Indeed, all the city’s ton would have packed into Powers’ sala from the get go had he not sought to be selective. Recalling everything about his boyhood days around His Lordship’s gambling parties, and Her Ladyship’s insistence that the power to define elite society is fundamental, Jack knew that he must make his house exclusive, and that jealousy to be invited would augment his prestige. He lacked sufficient knowledge of Los Angeles, however, to choose the proper invitees, and once again his luck rewarded him. The duties at this journal at that moment, when The Star had just commenced its publication, were shared between myself (Bill Horace) and a Mexican named Jose Rijo, who edited our final page in Spanish. Rijo was unusually well educated for Los Angeles, a young man driven from his wealthy family in the Capital for some shocking indiscretion, and sent to the most distant place that anyone in Mexico could think of. He still wore clothing in the style of an hidalgo, an important point in Jack’s assessment, and spoke the purest Castelliano, such as awed the Angeleno dons. He also spoke good English and passably good French, and thus could translate for Francoise.

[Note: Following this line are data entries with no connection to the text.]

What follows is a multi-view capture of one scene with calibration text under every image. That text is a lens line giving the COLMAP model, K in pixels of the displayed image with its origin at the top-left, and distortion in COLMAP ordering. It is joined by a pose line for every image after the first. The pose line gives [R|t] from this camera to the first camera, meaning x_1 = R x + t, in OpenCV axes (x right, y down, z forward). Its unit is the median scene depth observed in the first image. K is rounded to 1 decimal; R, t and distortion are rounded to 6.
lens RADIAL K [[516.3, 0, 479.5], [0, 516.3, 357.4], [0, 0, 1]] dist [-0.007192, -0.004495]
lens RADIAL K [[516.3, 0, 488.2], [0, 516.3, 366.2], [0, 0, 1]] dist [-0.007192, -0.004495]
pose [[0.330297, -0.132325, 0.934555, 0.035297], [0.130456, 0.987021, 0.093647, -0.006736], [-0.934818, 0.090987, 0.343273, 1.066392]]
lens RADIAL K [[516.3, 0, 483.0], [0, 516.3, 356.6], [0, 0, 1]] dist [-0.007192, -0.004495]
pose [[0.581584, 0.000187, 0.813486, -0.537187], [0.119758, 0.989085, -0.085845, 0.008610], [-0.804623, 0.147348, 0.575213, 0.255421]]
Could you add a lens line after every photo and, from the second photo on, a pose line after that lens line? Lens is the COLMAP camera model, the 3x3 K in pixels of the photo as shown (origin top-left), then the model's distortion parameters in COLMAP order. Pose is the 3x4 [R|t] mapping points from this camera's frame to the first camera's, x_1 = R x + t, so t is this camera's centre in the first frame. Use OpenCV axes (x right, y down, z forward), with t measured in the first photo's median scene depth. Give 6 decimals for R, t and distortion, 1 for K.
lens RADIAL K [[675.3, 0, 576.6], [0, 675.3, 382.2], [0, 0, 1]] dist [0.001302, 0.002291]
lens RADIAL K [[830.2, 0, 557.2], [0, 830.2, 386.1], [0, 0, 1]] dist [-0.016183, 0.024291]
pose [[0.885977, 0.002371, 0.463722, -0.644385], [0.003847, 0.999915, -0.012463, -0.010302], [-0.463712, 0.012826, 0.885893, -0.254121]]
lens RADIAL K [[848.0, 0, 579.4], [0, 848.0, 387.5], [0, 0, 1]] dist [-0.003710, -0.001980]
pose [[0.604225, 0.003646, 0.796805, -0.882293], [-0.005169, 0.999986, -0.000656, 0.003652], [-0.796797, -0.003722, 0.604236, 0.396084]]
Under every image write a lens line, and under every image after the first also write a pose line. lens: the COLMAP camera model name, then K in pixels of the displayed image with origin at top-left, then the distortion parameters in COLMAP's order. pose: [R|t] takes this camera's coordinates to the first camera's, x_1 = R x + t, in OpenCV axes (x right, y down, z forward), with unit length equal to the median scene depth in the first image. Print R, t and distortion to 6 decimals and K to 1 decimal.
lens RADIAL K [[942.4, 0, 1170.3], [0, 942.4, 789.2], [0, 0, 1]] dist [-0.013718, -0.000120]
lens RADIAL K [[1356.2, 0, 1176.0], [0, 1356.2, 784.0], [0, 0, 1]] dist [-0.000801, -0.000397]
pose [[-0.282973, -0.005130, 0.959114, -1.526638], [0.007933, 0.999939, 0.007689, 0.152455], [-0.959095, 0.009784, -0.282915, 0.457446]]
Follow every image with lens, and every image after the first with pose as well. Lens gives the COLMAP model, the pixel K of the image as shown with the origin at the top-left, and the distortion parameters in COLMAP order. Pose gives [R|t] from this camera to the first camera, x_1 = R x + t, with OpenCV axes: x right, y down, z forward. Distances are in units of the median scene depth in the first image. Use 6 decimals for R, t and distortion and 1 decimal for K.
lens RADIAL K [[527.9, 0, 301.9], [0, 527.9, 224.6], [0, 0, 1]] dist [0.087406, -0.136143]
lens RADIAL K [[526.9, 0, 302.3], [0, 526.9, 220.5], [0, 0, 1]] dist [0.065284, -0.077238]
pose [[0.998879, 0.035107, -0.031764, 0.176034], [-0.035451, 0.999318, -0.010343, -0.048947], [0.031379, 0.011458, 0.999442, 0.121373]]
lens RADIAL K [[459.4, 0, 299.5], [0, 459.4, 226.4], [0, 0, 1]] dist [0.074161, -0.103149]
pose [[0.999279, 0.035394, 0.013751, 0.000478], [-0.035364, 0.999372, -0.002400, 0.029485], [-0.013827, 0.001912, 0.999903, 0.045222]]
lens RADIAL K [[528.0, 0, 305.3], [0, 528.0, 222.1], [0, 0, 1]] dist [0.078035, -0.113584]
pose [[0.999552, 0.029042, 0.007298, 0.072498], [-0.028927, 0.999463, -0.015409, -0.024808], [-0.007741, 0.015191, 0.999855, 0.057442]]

Rijo’s efforts for The Star paid little and used little of his time. His real work was to translate at the meetings between the California dons and gringo lawyers. These lawyers had descended on Los Angeles because the ranchers were all terrified about the new commission that could confirm or void their titles to their vast estates. All the dons had hired attorneys, none of whom spoke Spanish, and as the consultations were so sensitive and consequential, involving tricky legal concepts, only an educated gentleman could translate. In this capacity, Rijo was made privy to so much confidential information that he came to master everything about elite society from his peculiar point of vantage. No one could more confidently pick and choose the invitees to Powers’ sala whose participation mattered most, and whose friendship would most certainly impress the dons in Santa Barbara and thereby skewer Dr. Den. Rijo was present every night to translate, and to manage awkward turns in conversation between Americans and Californians. I, too, was at Jack’s sala every night because, as editor of the city’s only paper, I knew perhaps as much about the state of things among the Angeleno gringos as Rijo knew about the dons. So Jack relied on me for information he could get from no one else to further smooth his path among respectable Americans.